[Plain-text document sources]
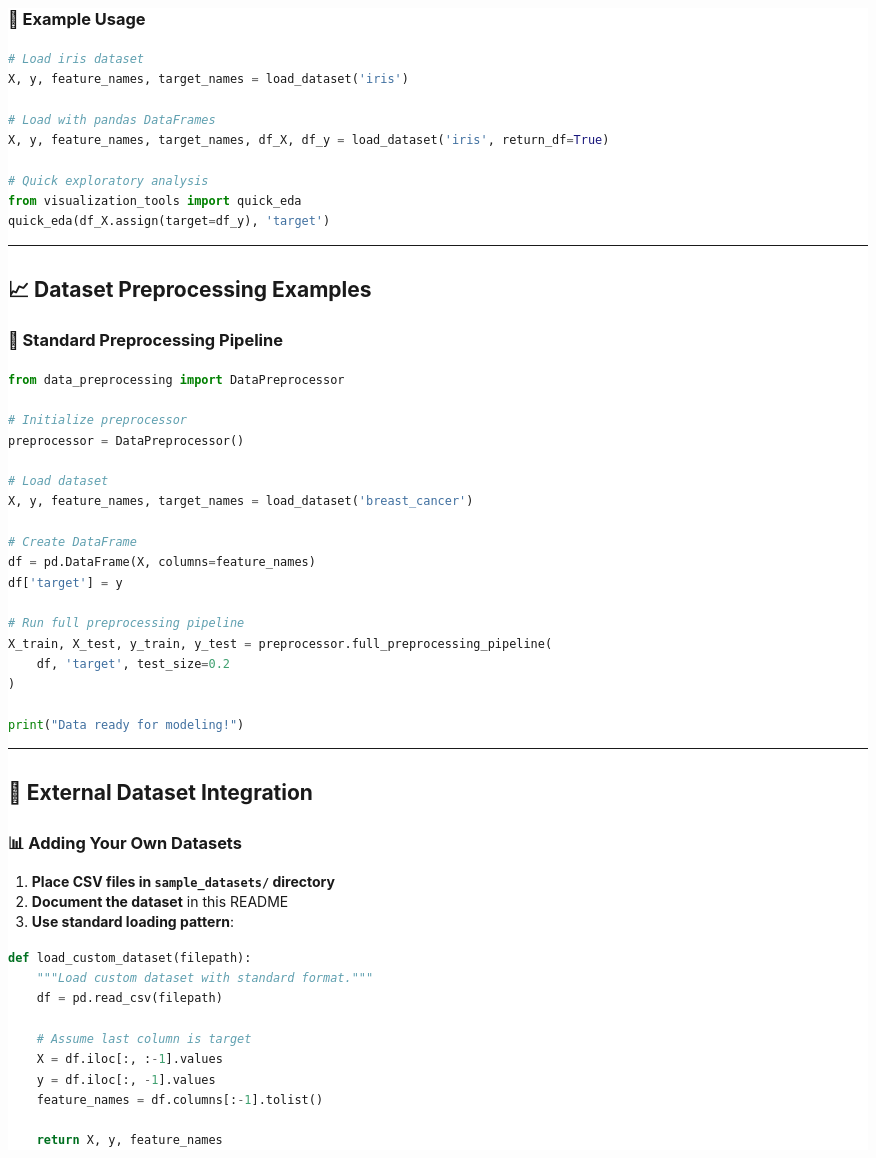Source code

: ### 🎯 Example Usage

```python
# Load iris dataset
X, y, feature_names, target_names = load_dataset('iris')

# Load with pandas DataFrames
X, y, feature_names, target_names, df_X, df_y = load_dataset('iris', return_df=True)

# Quick exploratory analysis
from visualization_tools import quick_eda
quick_eda(df_X.assign(target=df_y), 'target')
```

---

## 📈 Dataset Preprocessing Examples

### 🎯 Standard Preprocessing Pipeline

```python
from data_preprocessing import DataPreprocessor

# Initialize preprocessor
preprocessor = DataPreprocessor()

# Load dataset
X, y, feature_names, target_names = load_dataset('breast_cancer')

# Create DataFrame
df = pd.DataFrame(X, columns=feature_names)
df['target'] = y

# Run full preprocessing pipeline
X_train, X_test, y_train, y_test = preprocessor.full_preprocessing_pipeline(
    df, 'target', test_size=0.2
)

print("Data ready for modeling!")
```

---

## 🎯 External Dataset Integration

### 📊 Adding Your Own Datasets

1. **Place CSV files in `sample_datasets/` directory**
2. **Document the dataset** in this README
3. **Use standard loading pattern**:

```python
def load_custom_dataset(filepath):
    """Load custom dataset with standard format."""
    df = pd.read_csv(filepath)
    
    # Assume last column is target
    X = df.iloc[:, :-1].values
    y = df.iloc[:, -1].values
    feature_names = df.columns[:-1].tolist()
    
    return X, y, feature_names
```
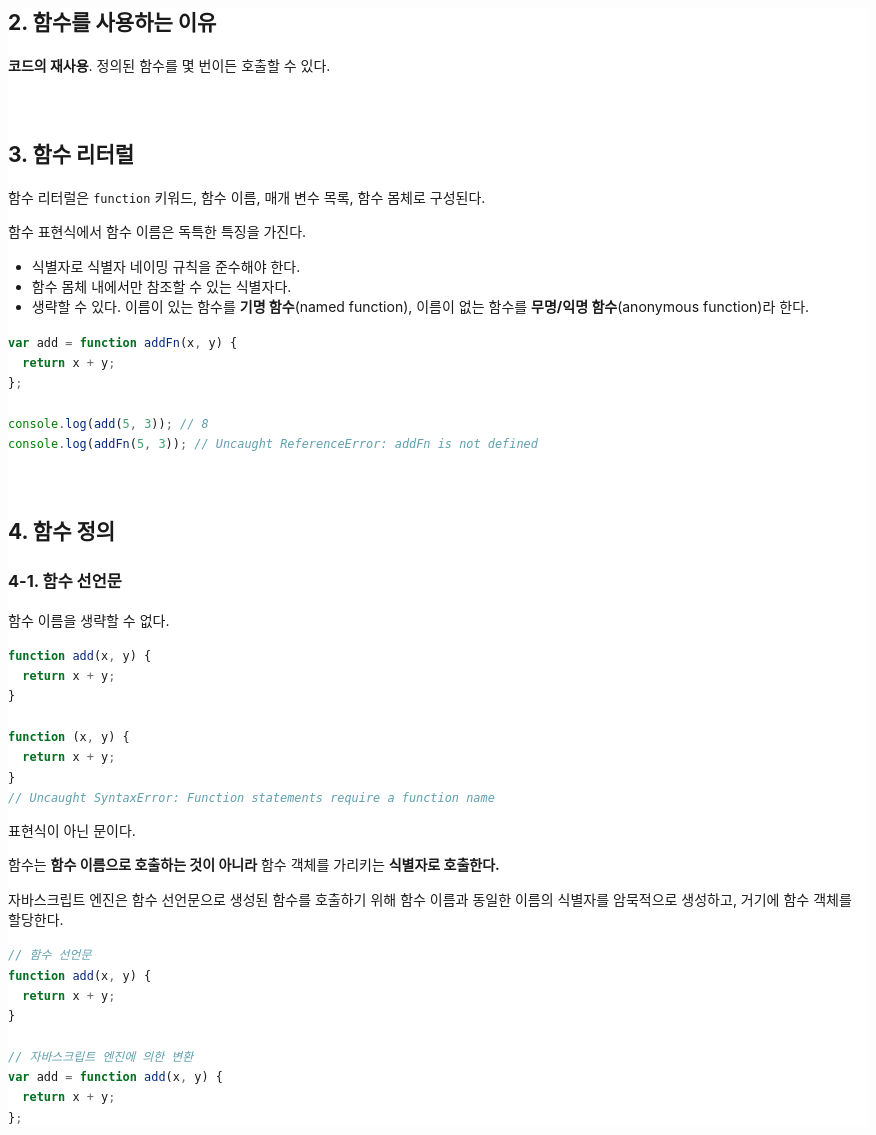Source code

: ## 2. 함수를 사용하는 이유

**코드의 재사용**. 정의된 함수를 몇 번이든 호출할 수 있다.

<br />

## 3. 함수 리터럴

함수 리터럴은 `function` 키워드, 함수 이름, 매개 변수 목록, 함수 몸체로 구성된다.

함수 표현식에서 함수 이름은 독특한 특징을 가진다.

- 식별자로 식별자 네이밍 규칙을 준수해야 한다.
- 함수 몸체 내에서만 참조할 수 있는 식별자다.
- 생략할 수 있다. 이름이 있는 함수를 **기명 함수**(named function), 이름이 없는 함수를 **무명/익명 함수**(anonymous function)라 한다.

```js
var add = function addFn(x, y) {
  return x + y;
};

console.log(add(5, 3)); // 8
console.log(addFn(5, 3)); // Uncaught ReferenceError: addFn is not defined
```

<br />

## 4. 함수 정의

### 4-1. 함수 선언문

함수 이름을 생략할 수 없다.

```js
function add(x, y) {
  return x + y;
}

function (x, y) {
  return x + y;
}
// Uncaught SyntaxError: Function statements require a function name
```

표현식이 아닌 문이다.

함수는 **함수 이름으로 호출하는 것이 아니라** 함수 객체를 가리키는 **식별자로 호출한다.**

자바스크립트 엔진은 함수 선언문으로 생성된 함수를 호출하기 위해 함수 이름과 동일한 이름의 식별자를 암묵적으로 생성하고, 거기에 함수 객체를 할당한다.

```js
// 함수 선언문
function add(x, y) {
  return x + y;
}

// 자바스크립트 엔진에 의한 변환
var add = function add(x, y) {
  return x + y;
};
```
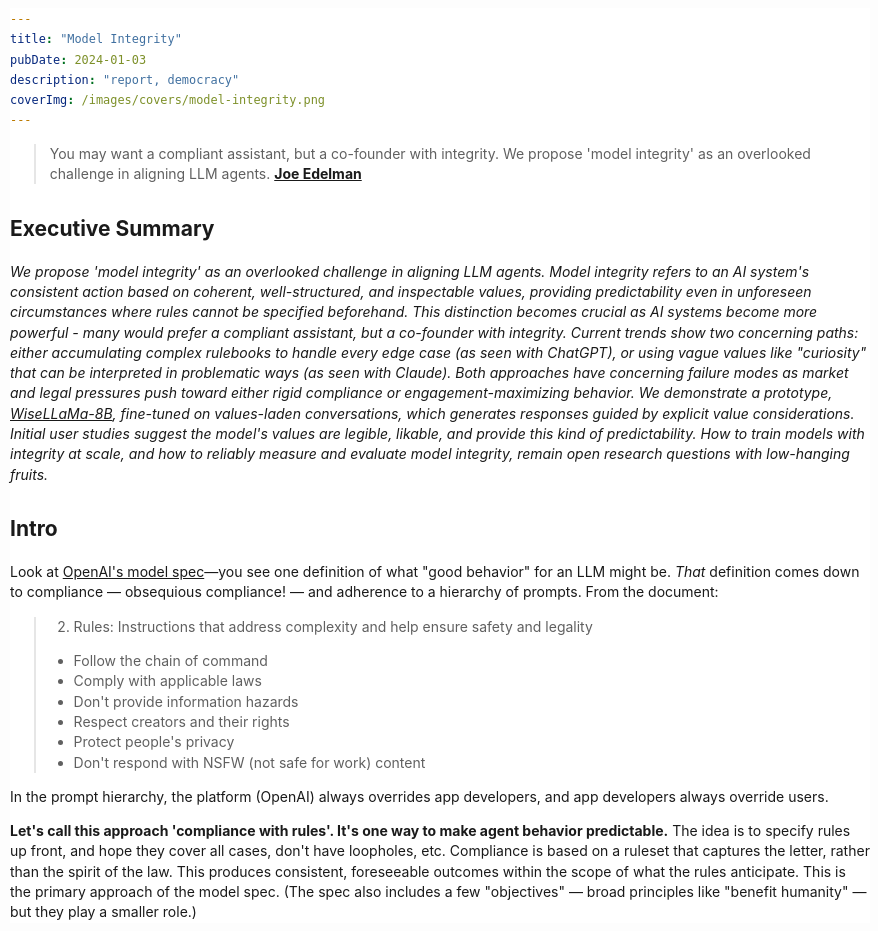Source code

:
 ```yaml
---
title: "Model Integrity"
pubDate: 2024-01-03
description: "report, democracy"
coverImg: /images/covers/model-integrity.png
---
```


> You may want a compliant assistant, but a co-founder with integrity. We propose 'model integrity' as an overlooked challenge in aligning LLM agents.
> [**Joe Edelman**](https://substack.com/@edelwax)

## Executive Summary

_We propose 'model integrity' as an overlooked challenge in aligning LLM agents. Model integrity refers to an AI system's consistent action based on coherent, well-structured, and inspectable values, providing predictability even in unforeseen circumstances where rules cannot be specified beforehand. This distinction becomes crucial as AI systems become more powerful - many would prefer a compliant assistant, but a co-founder with integrity. Current trends show two concerning paths: either accumulating complex rulebooks to handle every edge case (as seen with ChatGPT), or using vague values like "curiosity" that can be interpreted in problematic ways (as seen with Claude). Both approaches have concerning failure modes as market and legal pressures push toward either rigid compliance or engagement-maximizing behavior. We demonstrate a prototype, [WiseLLaMa-8B](https://wise-ai-chat.vercel.app/chat), fine-tuned on values-laden conversations, which generates responses guided by explicit value considerations. Initial user studies suggest the model's values are legible, likable, and provide this kind of predictability. How to train models with integrity at scale, and how to reliably measure and evaluate model integrity, remain open research questions with low-hanging fruits._

## Intro

Look at [OpenAI's model spec](https://cdn.openai.com/spec/model-spec-2024-05-08.html)—you see one definition of what "good behavior" for an LLM might be. _That_ definition comes down to compliance — obsequious compliance! — and adherence to a hierarchy of prompts. From the document:

> 2. Rules: Instructions that address complexity and help ensure safety and legality
>
> - Follow the chain of command
> - Comply with applicable laws
> - Don't provide information hazards
> - Respect creators and their rights
> - Protect people's privacy
> - Don't respond with NSFW (not safe for work) content

In the prompt hierarchy, the platform (OpenAI) always overrides app developers, and app developers always override users.

**Let's call this approach 'compliance with rules'. It's one way to make agent behavior predictable.** The idea is to specify rules up front, and hope they cover all cases, don't have loopholes, etc. Compliance is based on a ruleset that captures the letter, rather than the spirit of the law. This produces consistent, foreseeable outcomes within the scope of what the rules anticipate. This is the primary approach of the model spec. (The spec also includes a few "objectives" — broad principles like "benefit humanity" — but they play a smaller role.)
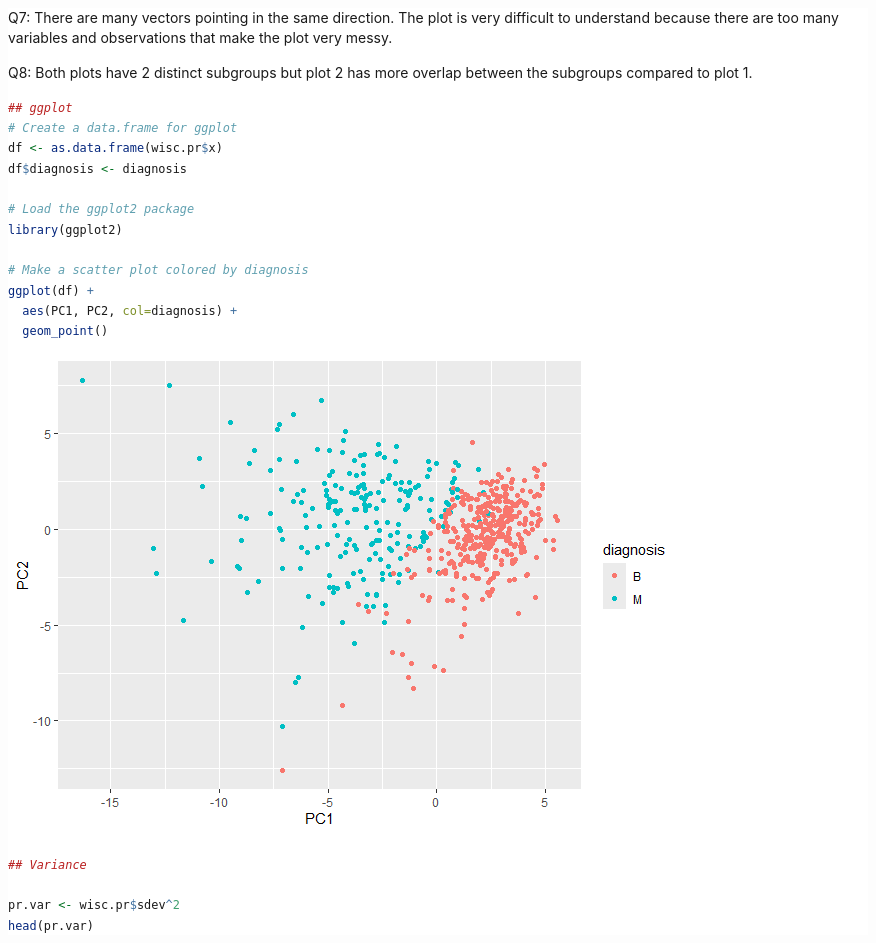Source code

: Q7: There are many vectors pointing in the same direction. The plot is
very difficult to understand because there are too many variables and
observations that make the plot very messy.

Q8: Both plots have 2 distinct subgroups but plot 2 has more overlap
between the subgroups compared to plot 1.

``` r
## ggplot
# Create a data.frame for ggplot
df <- as.data.frame(wisc.pr$x)
df$diagnosis <- diagnosis

# Load the ggplot2 package
library(ggplot2)

# Make a scatter plot colored by diagnosis
ggplot(df) + 
  aes(PC1, PC2, col=diagnosis) + 
  geom_point()
```

![](lab08.markdown_github_files/figure-markdown_github/unnamed-chunk-4-1.png)

``` r
## Variance

pr.var <- wisc.pr$sdev^2
head(pr.var)
```
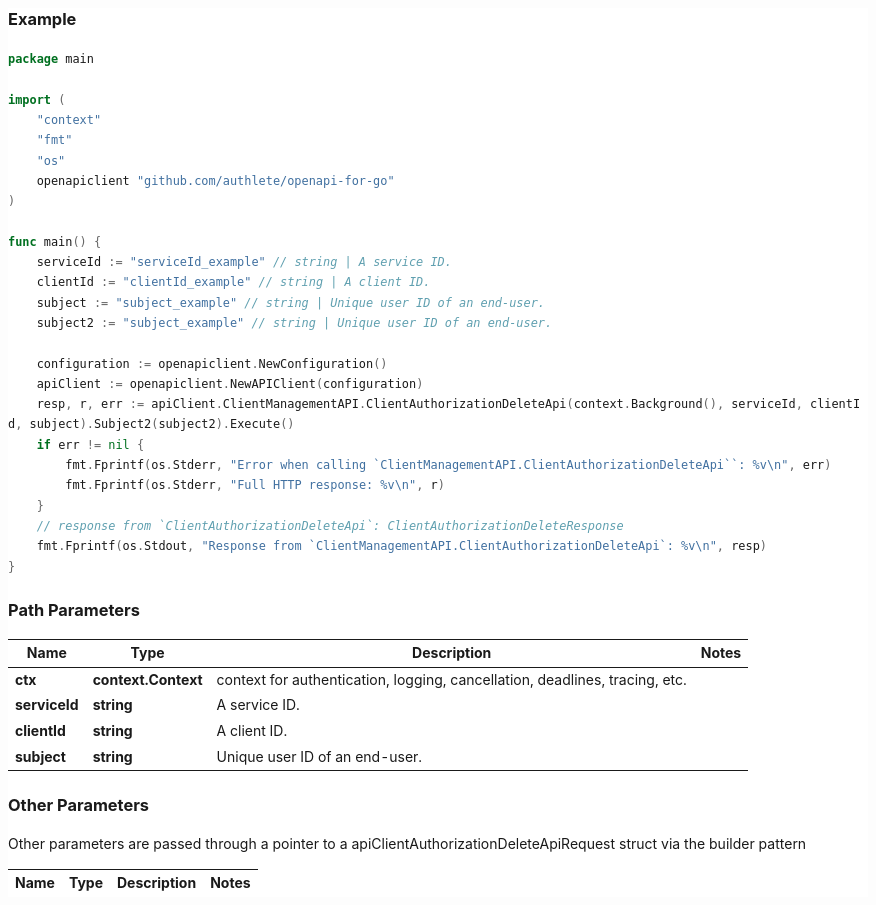 
### Example

```go
package main

import (
	"context"
	"fmt"
	"os"
	openapiclient "github.com/authlete/openapi-for-go"
)

func main() {
	serviceId := "serviceId_example" // string | A service ID.
	clientId := "clientId_example" // string | A client ID. 
	subject := "subject_example" // string | Unique user ID of an end-user. 
	subject2 := "subject_example" // string | Unique user ID of an end-user. 

	configuration := openapiclient.NewConfiguration()
	apiClient := openapiclient.NewAPIClient(configuration)
	resp, r, err := apiClient.ClientManagementAPI.ClientAuthorizationDeleteApi(context.Background(), serviceId, clientId, subject).Subject2(subject2).Execute()
	if err != nil {
		fmt.Fprintf(os.Stderr, "Error when calling `ClientManagementAPI.ClientAuthorizationDeleteApi``: %v\n", err)
		fmt.Fprintf(os.Stderr, "Full HTTP response: %v\n", r)
	}
	// response from `ClientAuthorizationDeleteApi`: ClientAuthorizationDeleteResponse
	fmt.Fprintf(os.Stdout, "Response from `ClientManagementAPI.ClientAuthorizationDeleteApi`: %v\n", resp)
}
```

### Path Parameters


Name | Type | Description  | Notes
------------- | ------------- | ------------- | -------------
**ctx** | **context.Context** | context for authentication, logging, cancellation, deadlines, tracing, etc.
**serviceId** | **string** | A service ID. | 
**clientId** | **string** | A client ID.  | 
**subject** | **string** | Unique user ID of an end-user.  | 

### Other Parameters

Other parameters are passed through a pointer to a apiClientAuthorizationDeleteApiRequest struct via the builder pattern


Name | Type | Description  | Notes
------------- | ------------- | ------------- | -------------
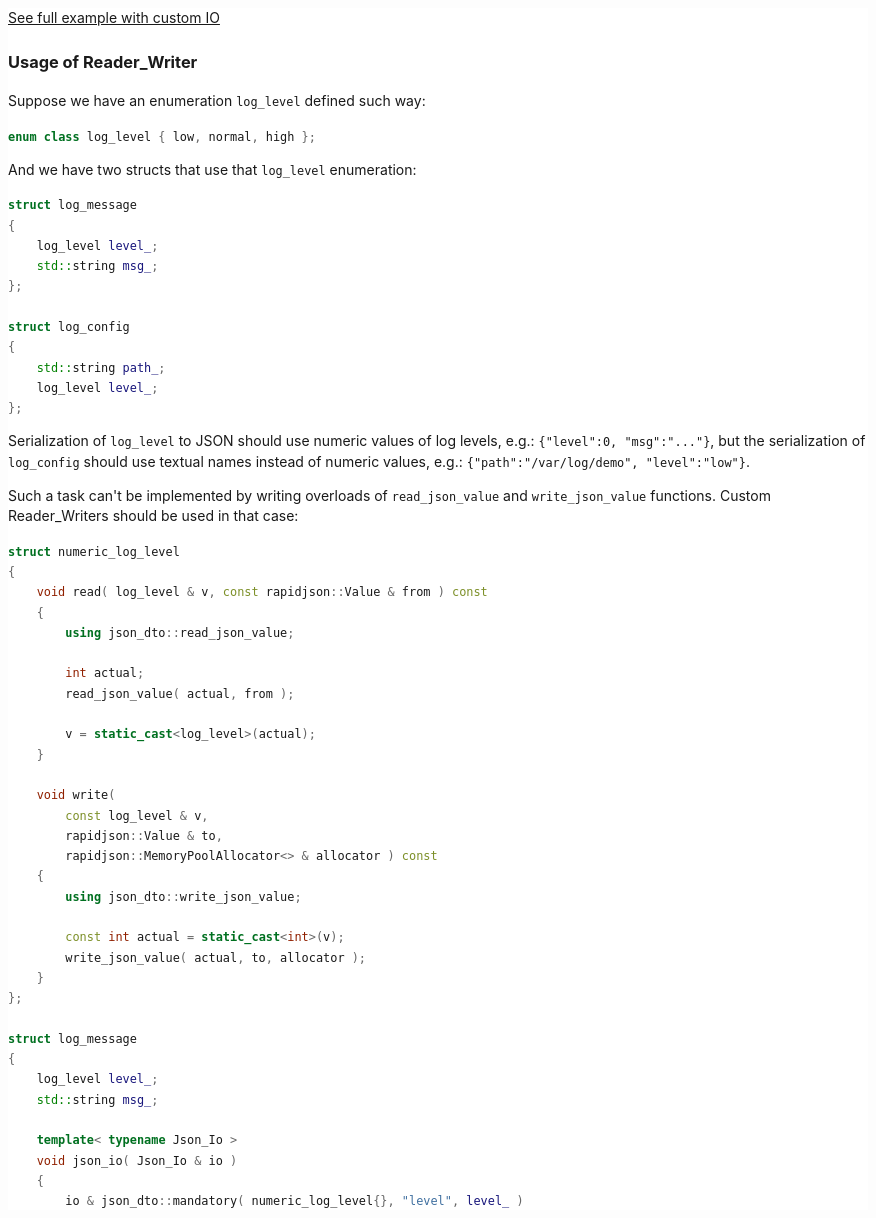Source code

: [See full example with custom IO](./dev/sample/tutorial14/main.cpp)

### Usage of Reader_Writer

Suppose we have an enumeration `log_level` defined such way:

```cpp
enum class log_level { low, normal, high };
```

And we have two structs that use that `log_level` enumeration:

```cpp
struct log_message
{
	log_level level_;
	std::string msg_;
};

struct log_config
{
	std::string path_;
	log_level level_;
};
```

Serialization of `log_level` to JSON should use numeric values of log levels, e.g.: `{"level":0, "msg":"..."}`, but the serialization of `log_config` should use textual names instead of numeric values, e.g.: `{"path":"/var/log/demo", "level":"low"}`.

Such a task can't be implemented by writing overloads of `read_json_value` and `write_json_value` functions. Custom Reader_Writers should be used in that case:

```cpp
struct numeric_log_level
{
	void read( log_level & v, const rapidjson::Value & from ) const
	{
		using json_dto::read_json_value;

		int actual;
		read_json_value( actual, from );

		v = static_cast<log_level>(actual);
	}

	void write(
		const log_level & v,
		rapidjson::Value & to,
		rapidjson::MemoryPoolAllocator<> & allocator ) const
	{
		using json_dto::write_json_value;

		const int actual = static_cast<int>(v);
		write_json_value( actual, to, allocator );
	}
};

struct log_message
{
	log_level level_;
	std::string msg_;

	template< typename Json_Io >
	void json_io( Json_Io & io )
	{
		io & json_dto::mandatory( numeric_log_level{}, "level", level_ )
```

Task —
Transcribe the lines above exactly, beginning at the one with "- 함수 몸체 내에서만 참조할 수 있는 식별자다." and ending at the one with "## Executive Summary". Include both; exclude the pictures.

Your response —
- 함수 몸체 내에서만 참조할 수 있는 식별자다.
- 생략할 수 있다. 이름이 있는 함수를 **기명 함수**(named function), 이름이 없는 함수를 **무명/익명 함수**(anonymous function)라 한다.

```js
var add = function addFn(x, y) {
  return x + y;
};

console.log(add(5, 3)); // 8
console.log(addFn(5, 3)); // Uncaught ReferenceError: addFn is not defined
```

<br />

## 4. 함수 정의

### 4-1. 함수 선언문

함수 이름을 생략할 수 없다.

```js
function add(x, y) {
  return x + y;
}

function (x, y) {
  return x + y;
}
// Uncaught SyntaxError: Function statements require a function name
```

표현식이 아닌 문이다.

함수는 **함수 이름으로 호출하는 것이 아니라** 함수 객체를 가리키는 **식별자로 호출한다.**

자바스크립트 엔진은 함수 선언문으로 생성된 함수를 호출하기 위해 함수 이름과 동일한 이름의 식별자를 암묵적으로 생성하고, 거기에 함수 객체를 할당한다.

```js
// 함수 선언문
function add(x, y) {
  return x + y;
}

// 자바스크립트 엔진에 의한 변환
var add = function add(x, y) {
  return x + y;
};
```
Source code

:
 ```yaml
---
title: "Model Integrity"
pubDate: 2024-01-03
description: "report, democracy"
coverImg: /images/covers/model-integrity.png
---
```


> You may want a compliant assistant, but a co-founder with integrity. We propose 'model integrity' as an overlooked challenge in aligning LLM agents.
> [**Joe Edelman**](https://substack.com/@edelwax)

## Executive Summary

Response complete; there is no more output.